Man muss statistisch kein Genie sein, um zu realisieren, dass in dieser Studie von Ellis die Validität in vielen Punkten verletzt worden ist. Problematisch war beispielsweise die Frage nach der Überzeugtheit des Therapeuten:
Obwohl Ellis behauptete, er sei gleichwertig begeistert und offen, ist es
allzu offensichtlich, dass es doch seine Enttäuschung über die Psychoanalyse war, die ihn die Rational-Emotive-Therapie entwickeln ließ. Ellis
wird in der Studie seinen eigenen Ansprüchen wohl kaum gerecht geworden sein. Man darf annehmen, dass gerade er der Rational-Emotiven Therapie sehr angetan war und den beiden anderen Therapieformen nicht offen
oder begeistert entgegengetreten ist.

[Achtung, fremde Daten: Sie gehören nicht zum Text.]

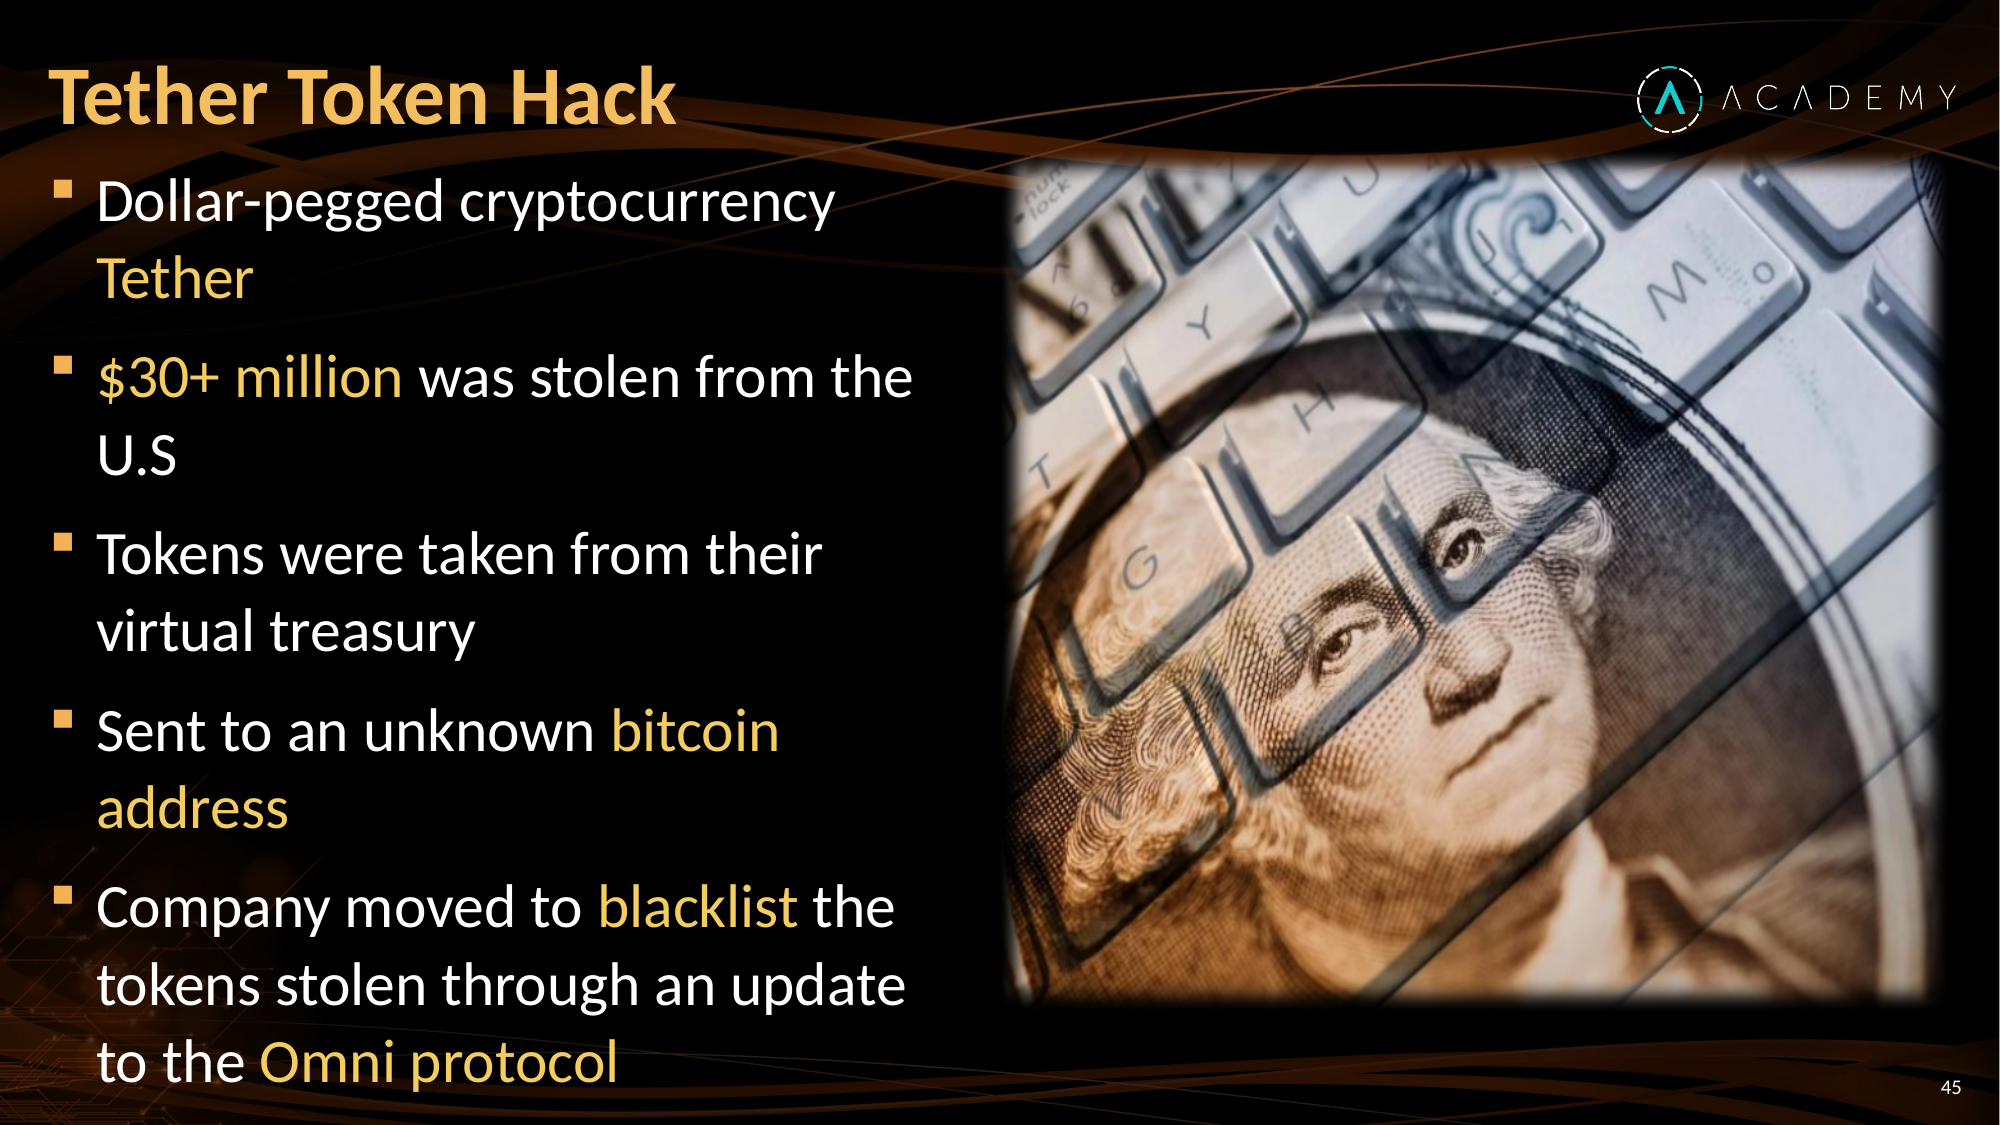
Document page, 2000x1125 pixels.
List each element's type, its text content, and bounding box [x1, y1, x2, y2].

picture [0, 0, 2000, 1125]
list Dollar-pegged cryptocurrency Tether $30+ million was stolen from the U.S Tokens were taken from their virtual treasury Sent to an unknown bitcoin address Company moved to blacklist the tokens stolen through an update to the Omni protocol [31, 189, 975, 1103]
title Tether Token Hack [30, 6, 1602, 189]
slide_number 45 [1897, 1070, 1968, 1103]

In dieser Studie lag eine offensichtliche Konfundierung von Therapieform und Überzeugtheit des Therapeuten
vor.
Clark et al. (1994) verglichen in ihrer Studie die kognitive Therapie mit
der angeleiteten Entspannung und einer psychopharmakologischen Versuchsbedingung. Der Leiter der Untersuchung, David M. Clark, ist ein Befürworter der kognitiven Therapie; die Untersuchung wurde gemacht, um
die kognitive Therapie zu validieren. Alle zitierten Autoren waren mehr
oder weniger ebenfalls Befürworter der kognitiven Therapie. Clark selbst
fungierte auch als klinischer Supervisor. Die Überzeugtheit der Autoren zu
einer bestimmten therapeutischen Richtung ist unübersehbar; dadurch wurden auch die mitwirkenden Therapeuten auf die Überzeugtheit von der
kognitiven Therapie festgelegt. Dieses Beispiel beschreibt, wie die Überzeugtheit der Versuchsleiter auf die Therapeuten übertragen wird.

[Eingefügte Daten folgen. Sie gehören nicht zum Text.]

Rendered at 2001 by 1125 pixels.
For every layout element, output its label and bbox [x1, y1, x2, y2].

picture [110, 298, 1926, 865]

5.2.3.3 Minimale Überzeugtheitsauswirkungen
Studien können aber auch so konstruiert werden, dass die Auswirkung der
Überzeugtheit minimiert oder gar eliminiert wird. Ein gutes Beispiel für
eine minimierte Überzeugtheit ist die Studie des National Institute of
Mental Health Treatment of Depression Collaborative Research Programm
(NIMH TDCPR; Elkin, 1994): Die Autoren waren keine Anhänger der beiden zu vergleichenden Behandlungen (Kognitive Verhaltenstherapie versus
Interpersonale Psychotherapie) und das Design der Studie wurde von verschiedenen Experten-Komitees entwickelt. Die Therapeuten wurden jeweils von Befürwortern der einzelnen Richtungen angeleitet und trainiert.
(Die gefundene Effektstärke von 0.29 sprach gegen die spezifischen Inhalte
und ihre Effekte und für das Dodo-Bird-Verdikt.) Über den Vergleich der
Ergebnisse kann der Effekt der Überzeugtheit untersucht werden.